With age came more responsibility – by the time I was twelve, I was charged with making mounds and mounds of stuffing and eventually I was given the honor of creating the gravy. I choose that word deliberately because producing a truly delicious gravy is more art than science.

Thanksgiving Day itself was hardly a “holiday” in that traditional definition that implied a day without work. Imagine making a meal for one hundred people. Ten turkeys – all raised organically on our own farm and each of which weighed a solid twenty-five pounds – stuffed and roasting at the same time in the five institutional-sized ovens in our three kitchens. And heavy aluminum pots on the top burners filled with peeled potatoes, sweet peas and parsnips.

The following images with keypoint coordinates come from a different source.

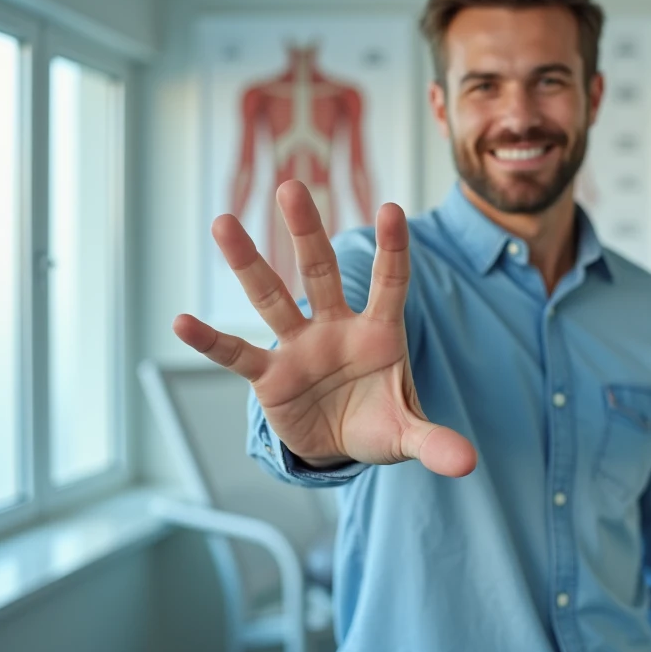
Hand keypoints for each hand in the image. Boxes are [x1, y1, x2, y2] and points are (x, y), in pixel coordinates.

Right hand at [172, 181, 476, 477]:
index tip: (392, 209)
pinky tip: (181, 321)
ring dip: (249, 263)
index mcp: (379, 333)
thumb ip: (435, 442)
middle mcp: (337, 328)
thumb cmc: (379, 422)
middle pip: (321, 272)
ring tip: (224, 222)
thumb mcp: (408, 435)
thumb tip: (468, 464)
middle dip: (308, 232)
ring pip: (272, 298)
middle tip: (292, 187)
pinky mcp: (271, 376)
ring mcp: (299, 347)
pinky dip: (211, 342)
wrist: (340, 445)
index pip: (390, 284)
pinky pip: (238, 355)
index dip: (392, 250)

As morning slipped into afternoon, the gloriously combined aromas emanating from oven and stovetop surged and filled the several refectories and even seeped into the far away chapel. But there was more to come. When the turkeys were removed from the oven, it was time to cook the pies – apple, pumpkin and pecan, adding whiffs of sweetness and spices.

In a way, the climax of the day was the ceremonial sitting down to dinner after reciting as one the traditional “Grace before meals” – in our community recited in Latin – and taking in the visual elegance of the spread, where the eating became in a way the graceful denouement.

Recreating the blissful childhood memories of Thanksgiving has been a passion of mine for the thirty-five years I’ve been married. While I could never match the one hundred participants, I certainly reveled in hosting people from near and far – and even farther and our table.

A traditionalist through and through, so my Thanksgiving dinners now mimic those of my childhood, with the addition of mashed sweet potatoes with toasted mini-marshmallows on top – in deference to my southern-born husband.

This year, Thanksgiving will be different – in ways we could never have envisioned at this time last year. The pandemic has forced us all to minimize travel. So we, like so many others, will have a small gathering this year. Our normal twenty-three-pound turkey will be only thirteen pounds and that will still allow for leftovers of soup and noodle casserole. It will also be a year in which gratitude will be mixed with sadness. If there is a rainbow to follow the storm, perhaps it is the opportunity for unified national purpose in defeating the disease rampant among us in every state, empowered by emerging vaccines that promise to save lives.
And for that we will all give thanks!